Friday, March 13, 2009

Third Annual MSR Partner Forum

On march 12th, I attended the Meeting Sites Resource Partner Forum in Anaheim. Tim and Jennifer Brown and their son Rob Wilson have built a great site selection company, and they hosted a first-class event. Because Certain is focused on the meeting planners' perspective, it was interesting for me to see the events industry from hoteliers' viewpoint. I also enjoyed seeing the new features for hotels in Meeting Evolution, their new web-based application for Site Selection and Event RFP management.



Exchanging cancelled meeting space - A great idea, right?

The event had two round-table brain-storming discussions. The first was on the benefits and issues involved in trying to broker cancelled meeting space to companies that could use it. In theory, taking cancelled meeting space and re-selling it to another group seems like an effective way to offer discount meetings to a new group while saving cancellation penalties for the original group. After listening to these discussions, however, I believe that in practice the concept of re-using cancelled meeting space can only work profitably when exchanged within a single organization.

Only very large organizations would need enough meeting space to potentially be able to switch groups into cancelled space without changing the contract with the hotel. And these companies tend to cancel a large number of their meetings at once, as is happening now during the current recession, making it less likely that the cancelled space can be re-used on a broad scale.
I've read a lot of sales pitches about the benefits of re-selling or exchanging cancelled meeting space. It's worth a shot to try doing so internally within large organizations, but I don't think I'd want to be in the business of brokering cancelled space among different organizations. If someone has a proven way of doing this profitably, I'd love to hear about it.
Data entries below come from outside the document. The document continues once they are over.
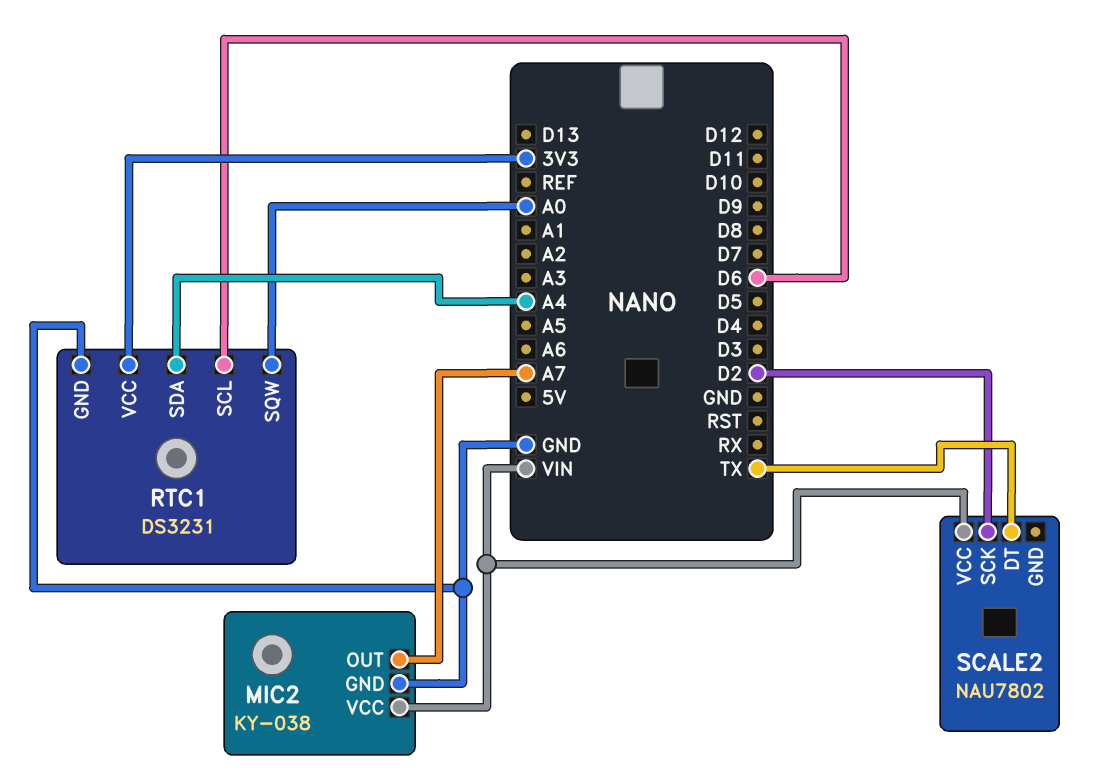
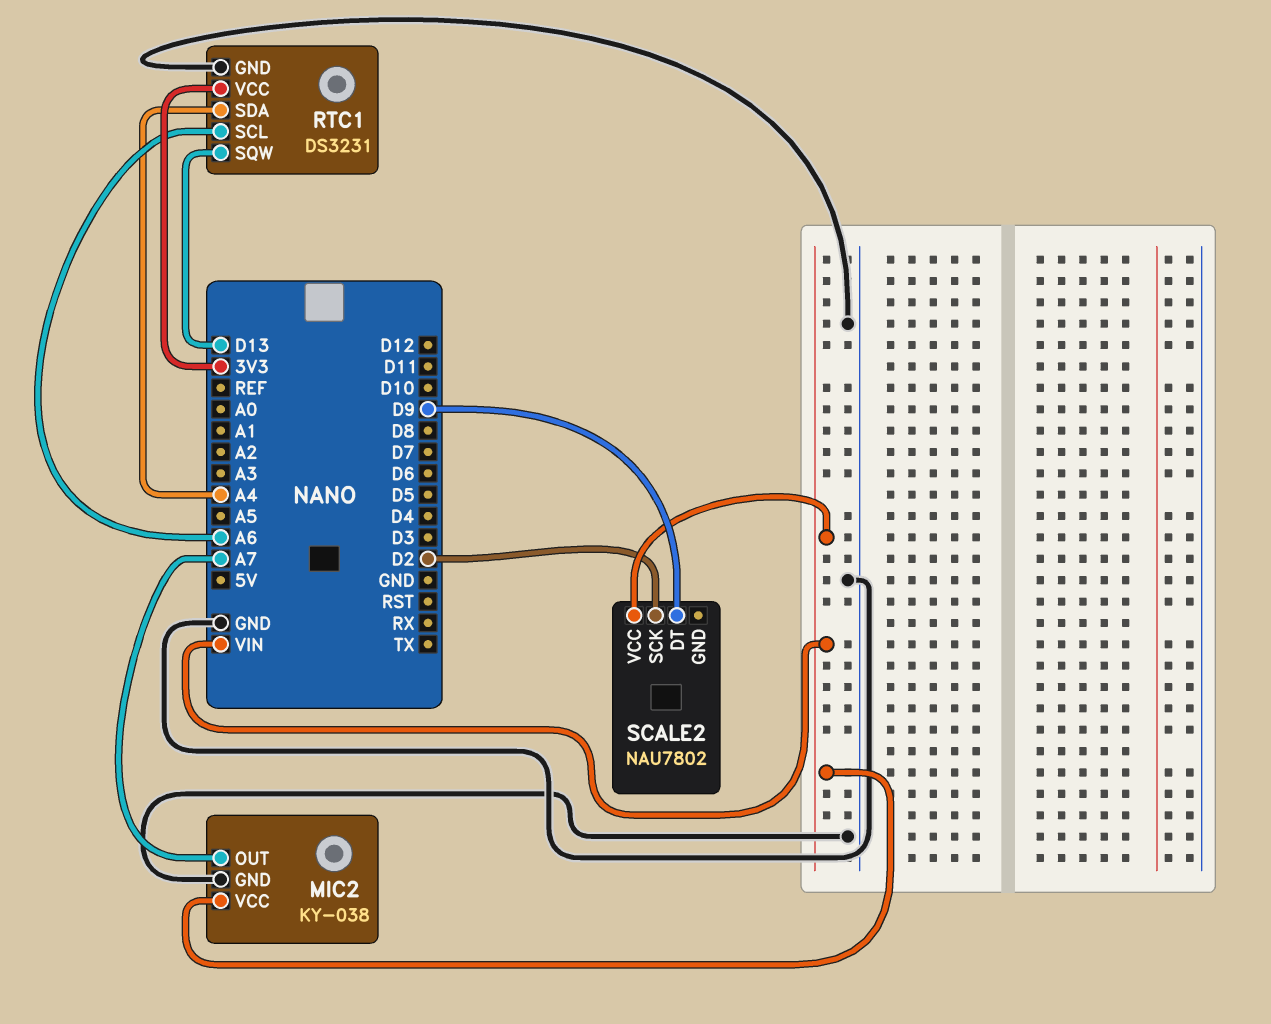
RTC1 pin SCL: D6 -> A6
RTC1 pin SQW: A0 -> D13
SCALE2 pin DT: TX -> D9

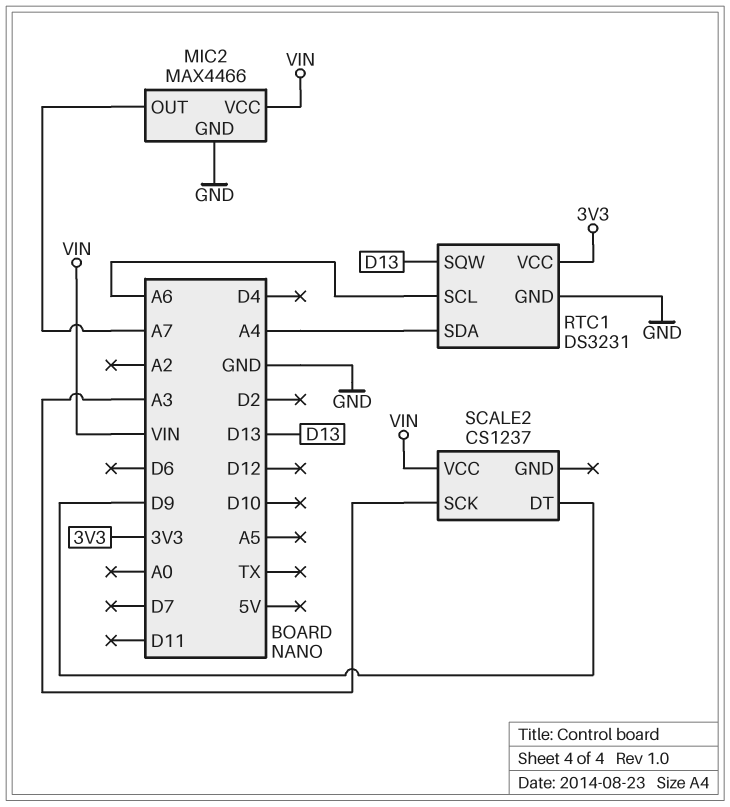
MIC2: KY-038 -> MAX4466
SCALE2: NAU7802 -> CS1237
SCALE2 pin SCK: D2 -> A3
The Law of Unintended Consequences

The second round table discussion covered changes in hoteliers' business practices in this recession. During the 2003-8 expansion, many hotels' ownership structure changed dramatically. Hedge funds discovered that they could buy hotel chains, sell the land, lease the buildings to franchise owners, hire hotel management companies, and move hotels under different brands. This created a profitable re-organization of assets for a while, but now that occupancy rates are falling and cancellations are rising, the sales managers at my table discovered they have multiple owners, with conflicting goals.
During the 2001-2 downturn, one sales manager received a call every day from her boss, imploring her to drive more business into their hotels. But now she gets calls from three "bosses" each day. The first comes from hotel owners who want business driven to their property, not caring about the other properties in the same brand who may be a better fit for the business. The second call comes from the hotel management company, who wants her to maximize sales and profit across the entire chain. The third comes from various brands, who want leads to come into their brand over others. With the media mania about companies hosting "extravagant" events at resorts, high-end brands are competing for business that previously would have gone to mid-range brands, who in turn want the business of economy brands.

Somebody made billions re-organizing the hotel industry, but I think a chain who owns and manages it's hotels and brand could have an advantage in this market over the complexity of multiple competing "owners".